[Items from a dataset]
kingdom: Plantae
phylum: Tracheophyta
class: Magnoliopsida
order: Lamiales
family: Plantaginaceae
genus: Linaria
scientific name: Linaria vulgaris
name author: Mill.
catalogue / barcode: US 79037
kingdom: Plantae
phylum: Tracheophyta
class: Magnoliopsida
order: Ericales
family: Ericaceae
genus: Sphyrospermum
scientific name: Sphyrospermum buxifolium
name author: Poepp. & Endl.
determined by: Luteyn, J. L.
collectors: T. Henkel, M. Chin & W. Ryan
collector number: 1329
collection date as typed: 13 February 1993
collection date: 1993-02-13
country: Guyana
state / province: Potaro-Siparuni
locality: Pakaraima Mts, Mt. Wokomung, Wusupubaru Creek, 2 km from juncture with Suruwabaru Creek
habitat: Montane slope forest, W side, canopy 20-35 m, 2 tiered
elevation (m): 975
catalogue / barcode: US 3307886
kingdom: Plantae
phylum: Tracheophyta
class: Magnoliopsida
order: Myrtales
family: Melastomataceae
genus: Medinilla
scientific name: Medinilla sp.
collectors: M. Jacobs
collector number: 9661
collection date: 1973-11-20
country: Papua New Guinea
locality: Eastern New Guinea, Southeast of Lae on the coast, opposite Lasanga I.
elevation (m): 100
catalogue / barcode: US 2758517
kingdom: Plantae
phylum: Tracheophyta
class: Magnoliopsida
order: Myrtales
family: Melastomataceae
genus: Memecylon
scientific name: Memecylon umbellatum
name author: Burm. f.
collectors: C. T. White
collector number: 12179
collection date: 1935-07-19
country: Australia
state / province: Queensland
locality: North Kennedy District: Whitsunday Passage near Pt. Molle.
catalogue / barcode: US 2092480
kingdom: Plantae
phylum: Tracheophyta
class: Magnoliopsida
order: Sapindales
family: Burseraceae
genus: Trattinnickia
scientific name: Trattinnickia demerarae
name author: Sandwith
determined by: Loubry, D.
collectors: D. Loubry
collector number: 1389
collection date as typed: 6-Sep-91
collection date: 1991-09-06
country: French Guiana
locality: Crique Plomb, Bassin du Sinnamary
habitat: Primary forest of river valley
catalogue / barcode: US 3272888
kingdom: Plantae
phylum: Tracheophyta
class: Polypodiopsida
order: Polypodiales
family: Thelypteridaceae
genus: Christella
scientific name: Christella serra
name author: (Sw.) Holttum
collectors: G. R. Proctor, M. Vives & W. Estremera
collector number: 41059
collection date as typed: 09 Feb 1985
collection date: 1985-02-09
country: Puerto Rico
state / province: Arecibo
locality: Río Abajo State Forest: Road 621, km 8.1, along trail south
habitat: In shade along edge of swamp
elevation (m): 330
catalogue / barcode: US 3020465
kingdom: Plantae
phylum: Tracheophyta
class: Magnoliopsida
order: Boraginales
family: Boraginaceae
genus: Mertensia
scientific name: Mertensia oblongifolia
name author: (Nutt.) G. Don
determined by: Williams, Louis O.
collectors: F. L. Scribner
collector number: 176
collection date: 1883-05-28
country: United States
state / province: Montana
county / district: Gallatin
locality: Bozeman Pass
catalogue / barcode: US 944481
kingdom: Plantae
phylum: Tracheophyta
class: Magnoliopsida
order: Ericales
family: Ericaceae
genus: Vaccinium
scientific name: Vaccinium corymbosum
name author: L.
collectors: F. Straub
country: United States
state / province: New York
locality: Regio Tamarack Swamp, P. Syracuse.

PROBLEM DETAILS
Reproduce all of these lines, substituting "catalog" for every occurrence of "catalogue" and leaving everything else unchanged.

SOLUTION TO THIS EXERCISE
kingdom: Plantae
phylum: Tracheophyta
class: Magnoliopsida
order: Lamiales
family: Plantaginaceae
genus: Linaria
scientific name: Linaria vulgaris
name author: Mill.
catalog / barcode: US 79037
kingdom: Plantae
phylum: Tracheophyta
class: Magnoliopsida
order: Ericales
family: Ericaceae
genus: Sphyrospermum
scientific name: Sphyrospermum buxifolium
name author: Poepp. & Endl.
determined by: Luteyn, J. L.
collectors: T. Henkel, M. Chin & W. Ryan
collector number: 1329
collection date as typed: 13 February 1993
collection date: 1993-02-13
country: Guyana
state / province: Potaro-Siparuni
locality: Pakaraima Mts, Mt. Wokomung, Wusupubaru Creek, 2 km from juncture with Suruwabaru Creek
habitat: Montane slope forest, W side, canopy 20-35 m, 2 tiered
elevation (m): 975
catalog / barcode: US 3307886
kingdom: Plantae
phylum: Tracheophyta
class: Magnoliopsida
order: Myrtales
family: Melastomataceae
genus: Medinilla
scientific name: Medinilla sp.
collectors: M. Jacobs
collector number: 9661
collection date: 1973-11-20
country: Papua New Guinea
locality: Eastern New Guinea, Southeast of Lae on the coast, opposite Lasanga I.
elevation (m): 100
catalog / barcode: US 2758517
kingdom: Plantae
phylum: Tracheophyta
class: Magnoliopsida
order: Myrtales
family: Melastomataceae
genus: Memecylon
scientific name: Memecylon umbellatum
name author: Burm. f.
collectors: C. T. White
collector number: 12179
collection date: 1935-07-19
country: Australia
state / province: Queensland
locality: North Kennedy District: Whitsunday Passage near Pt. Molle.
catalog / barcode: US 2092480
kingdom: Plantae
phylum: Tracheophyta
class: Magnoliopsida
order: Sapindales
family: Burseraceae
genus: Trattinnickia
scientific name: Trattinnickia demerarae
name author: Sandwith
determined by: Loubry, D.
collectors: D. Loubry
collector number: 1389
collection date as typed: 6-Sep-91
collection date: 1991-09-06
country: French Guiana
locality: Crique Plomb, Bassin du Sinnamary
habitat: Primary forest of river valley
catalog / barcode: US 3272888
kingdom: Plantae
phylum: Tracheophyta
class: Polypodiopsida
order: Polypodiales
family: Thelypteridaceae
genus: Christella
scientific name: Christella serra
name author: (Sw.) Holttum
collectors: G. R. Proctor, M. Vives & W. Estremera
collector number: 41059
collection date as typed: 09 Feb 1985
collection date: 1985-02-09
country: Puerto Rico
state / province: Arecibo
locality: Río Abajo State Forest: Road 621, km 8.1, along trail south
habitat: In shade along edge of swamp
elevation (m): 330
catalog / barcode: US 3020465
kingdom: Plantae
phylum: Tracheophyta
class: Magnoliopsida
order: Boraginales
family: Boraginaceae
genus: Mertensia
scientific name: Mertensia oblongifolia
name author: (Nutt.) G. Don
determined by: Williams, Louis O.
collectors: F. L. Scribner
collector number: 176
collection date: 1883-05-28
country: United States
state / province: Montana
county / district: Gallatin
locality: Bozeman Pass
catalog / barcode: US 944481
kingdom: Plantae
phylum: Tracheophyta
class: Magnoliopsida
order: Ericales
family: Ericaceae
genus: Vaccinium
scientific name: Vaccinium corymbosum
name author: L.
collectors: F. Straub
country: United States
state / province: New York
locality: Regio Tamarack Swamp, P. Syracuse.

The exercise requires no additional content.